Janes: A gentrificação indica um processo em que a concentração de investimentos públicos e privados, em certa região da cidade, altera seu perfil social de maneira brusca. Por exemplo, quando um bairro operário se transforma em um bairro de classe média alta, com a desativação das fábricas e a instalação de condomínios residenciais caros. Ou quando uma região popular e histórica passa a ser frequentada por turistas, deslocando seus antigos ocupantes e frequentadores para outro lugar. Seria possível falar também da gentrificação nos estádios brasileiros, que foram substituindo os antigos espaços destinados ao torcedor pobre, as “gerais”, por cadeiras vendidas a um preço maior ou mesmo aumentando o preço dos ingressos das arquibancadas, de forma que os torcedores oriundos da classe trabalhadora foram banidos dos jogos dos grandes times atualmente.
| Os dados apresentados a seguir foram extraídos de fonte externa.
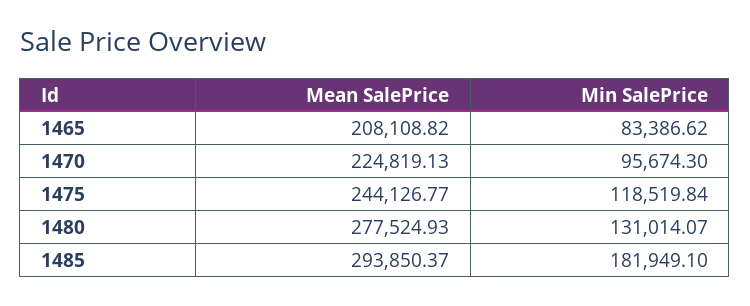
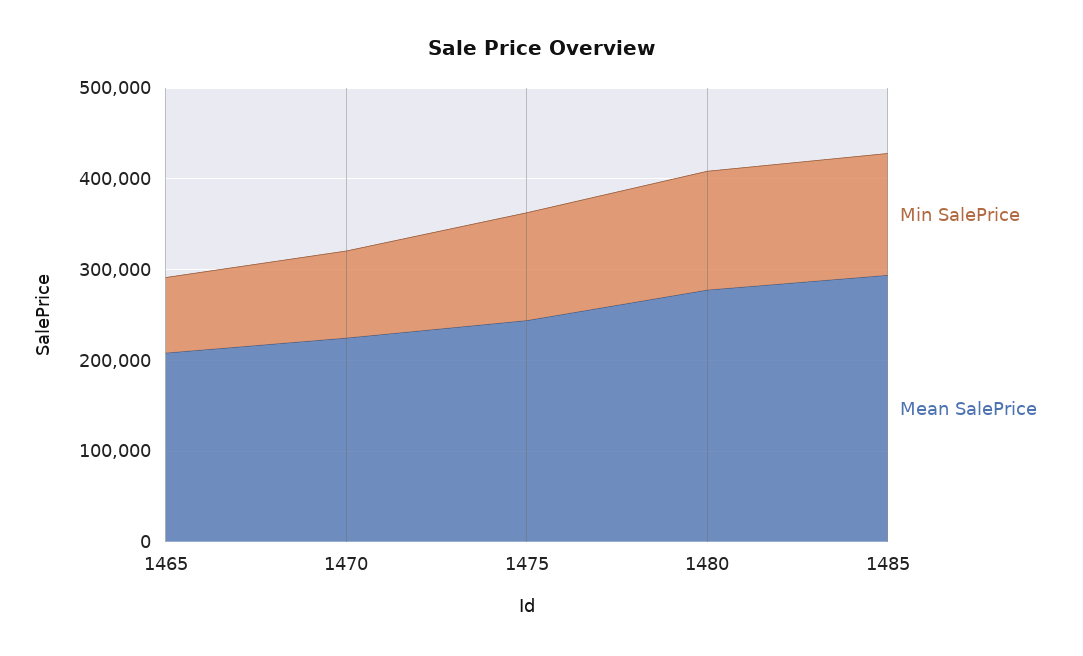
  {
    "Mean SalePrice": {
      "1465": 208108.82,
      "1470": 224819.13,
      "1475": 244126.77,
      "1480": 277524.93,
      "1485": 293850.37
    },
    "Min SalePrice": {
      "1465": 83386.62,
      "1470": 95674.3,
      "1475": 118519.84,
      "1480": 131014.07,
-     "1485": 181949.1
+     "1485": 140000
    }
  }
Quando a cidade é organizada e gerida com base na lei do mercado isso ocorre, pois o mercado, agindo livremente, impede o ordenamento racional dos recursos tendo em vista a construção de uma ordem social justa, na qual o desenvolvimento humano, e não a acumulação do capital, seja a prioridade. Por outro lado, penso que é importante ressaltar que a cidade se relaciona com o que ocorre na sociedade de maneira ampla, em especial, com a economia. A queda dos rendimentos dos trabalhadores assalariados ou do pequeno comércio e serviços, o desemprego, também faz com que muitas pessoas tenham que deixar suas casas ou lugares de trabalho, pois ficam sem renda para poder mantê-los. É uma tragédia social enorme, que podemos vislumbrar quando transitamos nas cidades e vemos as ruas tomadas por pessoas empobrecidas em todos os lugares, em uma escala que não estávamos mais habituados a ver.

Walter: Como um governo popular poderia trabalhar com políticas urbanísticas e habitacionais em um período de pandemia?

Janes: Acredito que a prioridade de um governo popular nessa situação é garantir a vida das pessoas e nas melhores condições possíveis. Em uma época tão difícil como a que atravessamos seria preciso garantir que ninguém perdesse sua moradia em razão da crise econômica e mantivesse sua alimentação. Dai porque era tão importante que o auxílio emergencial tivesse acontecido ao longo de toda pandemia e com valores mais altos. Seria preciso também expandir fortemente os gastos públicos no âmbito dos serviços essenciais, o que ajudaria também a manter a economia funcionando minimamente.

Veja-se o caso do transporte público. Pensando-se na contenção da pandemia, quanto mais vazios operassem os ônibus ou os vagões do metrô e trem, melhor seria, pois haveria maior distanciamento entre os passageiros e melhor circulação do ar. Mas não foi isso o que ocorreu. Gerido de acordo com a lei do mercado, o transporte público reduziu o número de carros em operação para se adequar à diminuição do número de passageiros e manter a mesma relação de receita e despesa. Faz sentido do ponto de vista da acumulação do capital, mas não do ponto de vista humanístico. Existissem nas cidades da Região Metropolitana de São Paulo grandes empresas públicas de transporte, isso poderia ser feito. Do mesmo modo, o aumento abusivo da energia, em especial, o gás e a eletricidade, e da alimentação estão causando uma grande crise nas cidades brasileiras, com a fome se alastrando, as pessoas voltando a usar lenha para fazer comida.

Todo esse quadro de empobrecimento e crise não irá se resolver rapidamente com o fim da pandemia ano que vem, o que talvez ocorra. As sequelas da pandemia também ser farão sentir nas cidades e em sua gente. É preciso pensar o que pode ser feito no futuro próximo para superarmos essa situação terrível. Seja como for, não há dúvida que iremos precisar de uma ação estatal forte, pois, como a pandemia deixou claro, a ação ou a omissão do estado faz toda a diferença na superação de uma crise.